Indonesia.go.id - Keringanan Fiskal Diberikan, Produksi Terdongkrak

Keringanan Fiskal Diberikan, Produksi Terdongkrak

  • Administrator
  • Jumat, 6 September 2019 | 03:03 WIB
SEKTOR MIGAS
  Eksplorasi sumur migas. Foto: Dok. SKK Migas

Konsumsi energi yang semakin besar membuat sektor industri migas perlu mendapat perhatian khusus.

Keringanan fiskal kembali dinikmati kontraktor kontrak migas. Tujuan pemberian pemanis cukup jelas, agar kontraktor terdorong giat melakukan ekplorasi dan eksploitasi dan akhirnya produksi migas pun terdongkrak.

Namun jangan salah, keringanan fiskal berupa Peraturan Menteri Keuangan (PMK) yang keluar pada 27 Agustus itu juga tidak ringan. Pemanis itu hanya diberikan bagi kontraktor yangz bersedia menggarap green field--lapangan migas yang masuk kategori areal baru.

Apa saja yang tertuang dalam PMK No.122/PMK.03/2019? Otoritas fiskal membagi fasilitas fiskal itu dalam bentuk dua tahapan produksi. Pertama, barang kena pajak (BKP) tertentu, jasa kena pajak (JKP) tertentu, maupun BKP tak berwujud yang terkait dengan operasi perminyakan di tahap eksplorasi tak dipungut PPN dan PPnBM.

Tak hanya itu, pemerintah juga mengurangi hingga 100% Pajak Bumi dan Bangunan (PBB) dari PBB Migas terutang yang tercantum dalam SPT terutang.

Kedua, fasilitas fiskal berupa pembebasan PPN dan PPnBM serta pengurangan PBB migas hingga 100% yang berlaku pada tahap eksplorasi tersebut juga masih dapat dinikmati dalam tahap eksploitasi.

Hanya saja, dalam tahap eksploitasi, pemberian fasilitas fiskal baik pembebasan PPN dan PPnBM bagi BKP, JKP, maupun BKP tak berwujud yang diimpor maupun yang tidak, penentuannya akan disesuaikan dengan pertimbangan nilai keekonomian proyek oleh Kementerian ESDM.

● Soal Latihan:
A - Pada tanggal berapa PMK yang dibahas dalam artikel keringanan fiskal migas itu keluar?
B - Tentukan apakah setiap pernyataan berikut sesuai dengan artikel keringanan fiskal migas. Jawab ya atau tidak, lalu kutip kata-kata artikel yang menentukannya.
(i) Pemerintah mengurangi PBB Migas terutang hingga 100%.
(ii) Fasilitas fiskal pada tahap eksplorasi tidak lagi berlaku pada tahap eksploitasi.
(iii) Pada tahap eksploitasi, pemberian fasilitas ditentukan oleh Kementerian Keuangan tanpa pertimbangan keekonomian proyek.
C - Lanjutkan artikel keringanan fiskal migas mulai dari bagian setelah kalimat terakhirnya.

● Informasi yang Diberikan:
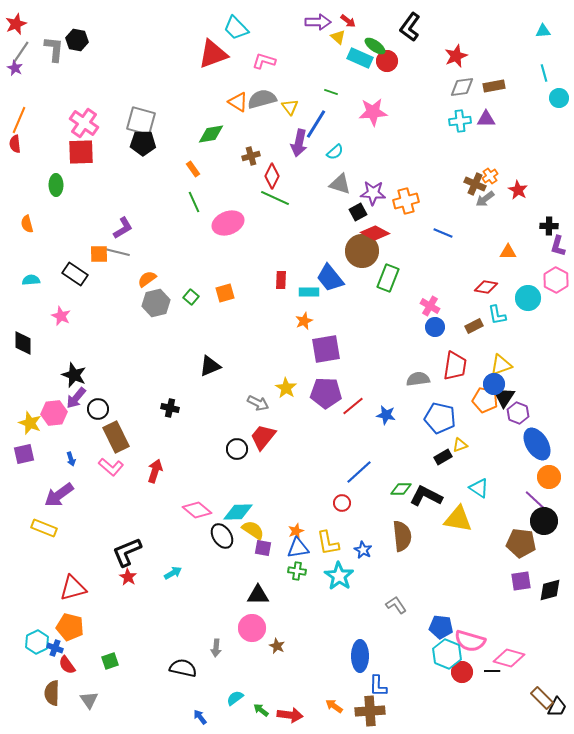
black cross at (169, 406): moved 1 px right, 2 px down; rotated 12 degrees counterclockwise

● Jawaban Tiap Soal:
A - PMK tersebut keluar pada 27 Agustus.

B -
(i) Ya: "pemerintah juga mengurangi hingga 100% Pajak Bumi dan Bangunan (PBB) dari PBB Migas terutang yang tercantum dalam SPT terutang."
(ii) Tidak: "juga masih dapat dinikmati dalam tahap eksploitasi."
(iii) Tidak: "penentuannya akan disesuaikan dengan pertimbangan nilai keekonomian proyek oleh Kementerian ESDM."

C -
Namun demikian, pertimbangan keekonomian proyek tersebut hanya diberikan bagi kontraktor yang tidak dapat mencapai Internal Rate of Return berdasarkan perhitungan keekonomian dalam suatu periode Kontrak Bagi Hasil.

Termasuk kontraktor yang memiliki wilayah kerja yang mencakup lima aspek. Pertama, wilayah kerja di laut dalam. Kedua, memiliki potensi hydrocarbon yang berada pada kedalaman reservoir yang berkarakteristik high pressure; high temperature; atau high impurities yang memiliki kandungan karbondioksida (C02) atau kandungan hidrogen sulfida (H2S).

Ketiga, berada di suatu wilayah yang keberadaan infrastruktur penunjang migasnya masih terbatas, berlokasi di offshore, dan sama sekali belum tersedia infrastruktur penunjang; atau berlokasi di onshore dan sama sekali belum tersedia infrastruktur penunjang. Keempat, merupakan pengembangan lapangan secondary dan lapangan tertiary. Kelima, merupakan pengembangan lapangan unconventional.

Tak dipungkiri, tidak lagi ditemukannya cadangan migas skala besar dalam beberapa puluh tahun terakhir, dan konsumsi energi yang semakin besar membuat sektor industri migas perlu mendapat perhatian khusus.

Disebut-sebut, sektor migas tetap akan menjadi energi di dunia dalam 30 tahun ke depan. Dan, porsinya, meskipun penggunaan energi baru dan terbarukan terus didorong, penggunaan migas masih cukup besar, yakni 30%.

Wajar saja, dalam Rancangan Umum Energi Nasional (RUEN) menetapkan porsi migas hingga 2050 juga masih mencapai 44% dari total energi nasional. Artinya, migas masih jadi tulang punggung energi dalam 30 tahun ke depan.

Khusus minyak, seiring dengan meningkatnya konsumsinya, negara ini telah menjadi net importir sejak 2002. Bahkan, Indonesia diperkirakan nett importer gas pada 2022. Artinya, negara ini perlu investasi besar untuk temukan sumber migas baru.

Tantangan untuk investasi migas ke depannya juga semakin besar untuk meningkatkan produksi, dan menyeimbangkan kebutuhan dan pasokan migas di Indonesia. Sumur-sumur produksi migas semakin kecil debitnya karena sudah dieksplorasi puluhan tahun.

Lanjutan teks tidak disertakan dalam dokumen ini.